Pero en su mente anotó el hecho de que el rugido de la multitud no había sido de éxtasis, tal y como había esperado. La reacción de sus propios hombres también parecía ominosa. La ejecución de la hija del presidente de Estados Unidos, la extinción de aquel símbolo de autoridad, violaba un tabú que él no había tenido en cuenta. Pero daba igual que fuera así.

Pensó por un momento en Theresa Kennedy, en su rostro dulce y el olor a violetas de su cuello blanco; pensó en su cuerpo atrapado ahora por el halo rojo del polvo. Y pensó: «Que se quede para siempre con Azazel, lejos del dorado marco del cielo, allá abajo, en las arenas del desierto». En su mente permaneció la última imagen de su cuerpo, con los pantalones blancos y anchos arracimados alrededor de las pantorrillas, dejando al descubierto los pies calzados con sandalias. El fuego del sol seguía envolviendo el avión y él estaba empapado en sudor. Y en ese momento, pensó: «Soy Azazel».

WASHINGTON

En el amanecer del miércoles, profundamente atenazado por una pesadilla, envuelto en el rugido angustiado de una enorme multitud, el presidente Kennedy se despertó al ser ligeramente agitado por Jefferson. Extrañamente, y aunque aún no estaba despierto del todo, siguió escuchando el ruido de voces tempestuosas que penetraban las paredes de la Casa Blanca.

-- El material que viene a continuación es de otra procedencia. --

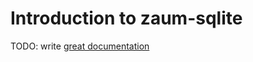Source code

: # Introduction to zaum-sqlite

TODO: write [great documentation](http://jacobian.org/writing/what-to-write/)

La actitud de Jefferson parecía algo diferente; ya no tenía el aspecto del mayordomo que le preparaba el chocolate caliente, le cepillaba las ropas y se comportaba como un sirviente deferente. Parecía más bien un hombre que hubiera tensado su cuerpo y su rostro, preparado para recibir un golpe terrible.

—Señor presidente, despierte, despierte —repetía una y otra vez.

Kennedy ya estaba despierto.

—¿Qué demonios es ese ruido? —preguntó.

Todas las luces del dormitorio estaban encendidas, desde la araña del techo hasta los candelabros de las paredes, y había un grupo de hombres detrás de Jefferson. Reconoció al oficial naval que era médico de la Casa Blanca, al oficial de órdenes a quien se confiaban las claves nucleares, y también estaban Eugene Dazzy, Arthur Wix y Christian Klee. Sintió que Jefferson casi le levantaba en vilo de la cama para ponerlo en pie, deslizándole luego el batín con un movimiento rápido. Las piernas le temblaron por alguna razón desconocida, y Jefferson lo sostuvo.